Studio album by Frank Sinatra
- Released: July 25, 1960
- Recorded: March 1–3, April 13, 1960
- Studio: Capitol Studio A (Hollywood)
- Genre: Vocal jazz; traditional pop; easy-listening;
- Length: 39:33
- Label: Capitol
- Producer: Dave Cavanaugh

Frank Sinatra chronology
| No One Cares (1959) | Nice 'n' Easy (1960) | All the Way (1961) |

= Nice 'n' Easy =

Nice 'n' Easy is the eighteenth studio album by Frank Sinatra, released on July 25, 1960.

All the songs, with the notable exception of the title song, are sung as ballads and were arranged and conducted by Nelson Riddle. The title song was a last-minute substitute for the originally planned "The Nearness of You," which did not appear on the original LP.

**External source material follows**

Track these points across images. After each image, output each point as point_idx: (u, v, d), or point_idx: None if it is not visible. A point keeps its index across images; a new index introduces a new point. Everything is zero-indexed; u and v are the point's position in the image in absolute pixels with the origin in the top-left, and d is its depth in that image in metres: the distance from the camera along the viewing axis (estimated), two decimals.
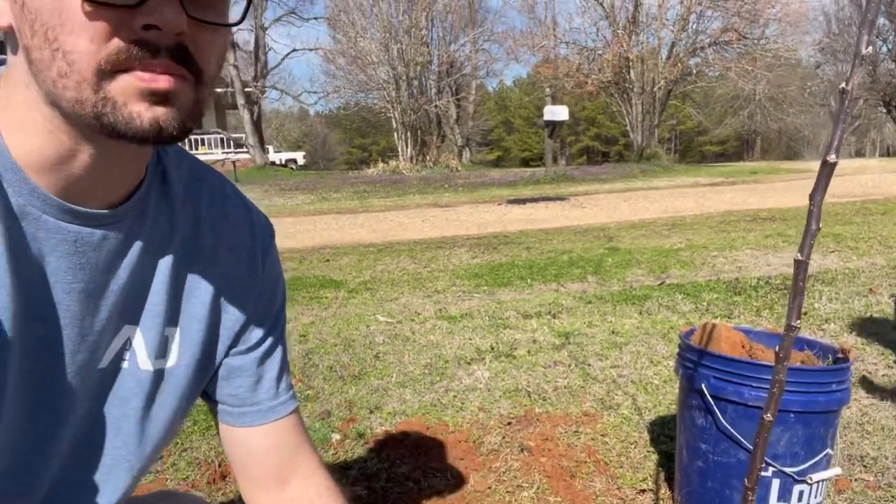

The album spent nine weeks at number one on the Billboard stereo album chart, and one week at number one on the corresponding mono album chart. At the 1961 Grammy Awards, Nice 'n' Easy was nominated for the Grammy Award as Album of the Year, Best Male Vocal Performance, Best Arrangement. The song "Nice 'n' Easy" was released as a single in 1960 and made it to number 60 on the charts. It was also recorded by Charlie Rich in 1964, Peggy Lee in 1966, Alex Chilton in 1989, Michael Buble in 2004, Natalie Cole in 2008, and Barbra Streisand in 2011.

Nancy Sinatra recorded a cover version as a single (Reprise Records RS.20756 "Happy" b/w " Nice 'n' Easy"); it is also included in the CD version of her album "Nancy" as a bonus track.

In 2000 it was voted number 545 in Colin Larkin's All Time Top 1000 Albums.

Professional ratings
Review scores
| Source | Rating |
| AllMusic | Star |
| Billboard | positive |
| The Encyclopedia of Popular Music | Star |
| Uncut | Star |

== Track listing ==
1. "Nice 'n' Easy" (Alan Bergman, Marilyn Keith, Lew Spence) – 2:45
2. "That Old Feeling" (Lew Brown, Sammy Fain) – 3:33
3. "How Deep Is the Ocean? (How High Is the Sky?)" (Irving Berlin) – 3:15
4. "I've Got a Crush on You" (George Gershwin, Ira Gershwin) – 2:16
5. "You Go to My Head" (J. Fred Coots, Haven Gillespie) – 4:28
6. "Fools Rush In (Where Angels Fear to Tread)" (Rube Bloom, Johnny Mercer) – 3:22
7. "Nevertheless (I'm in Love with You)" (Bert Kalmar, Harry Ruby) – 3:18
8. "(I Got A Woman Crazy For Me) She's Funny That Way" (Neil Moret, Richard A. Whiting) – 3:55
9. "Try a Little Tenderness" (Jimmy Campbell, Reginald Connelly, Harry M. Woods) – 3:22
10. "Embraceable You" (G. Gershwin, I. Gershwin) – 3:24
11. "Mam'selle" (Mack Gordon, Edmund Goulding) – 2:48
12. "Dream" (Mercer) – 2:57
  - Bonus tracks included on the 1991 CD reissue:
13. "The Nearness of You" (Hoagy Carmichael, Ned Washington) – 2:43
14. "Someone to Watch Over Me" (G. Gershwin, I. Gershwin) – 2:57
15. "Day In, Day Out" (Bloom, Mercer) – 3:07
16. "My One and Only Love" (Robert Mellin, Guy Wood) – 3:12

The album was remixed and remastered in 2020. The bonus tracks for the CD are "The Nearness of You" and excerpts of the sessions for "I've Got a Crush on You" and "Nice 'n' Easy".
"Someone to Watch Over Me", "Day In, Day Out", and "My One and Only Love", which came from totally unrelated sessions, were removed from this reissue.

==Certifications==

| Region | Certification | Certified units/sales |
| United States (RIAA) | Gold | 500,000^{^} |
^{^} Shipments figures based on certification alone.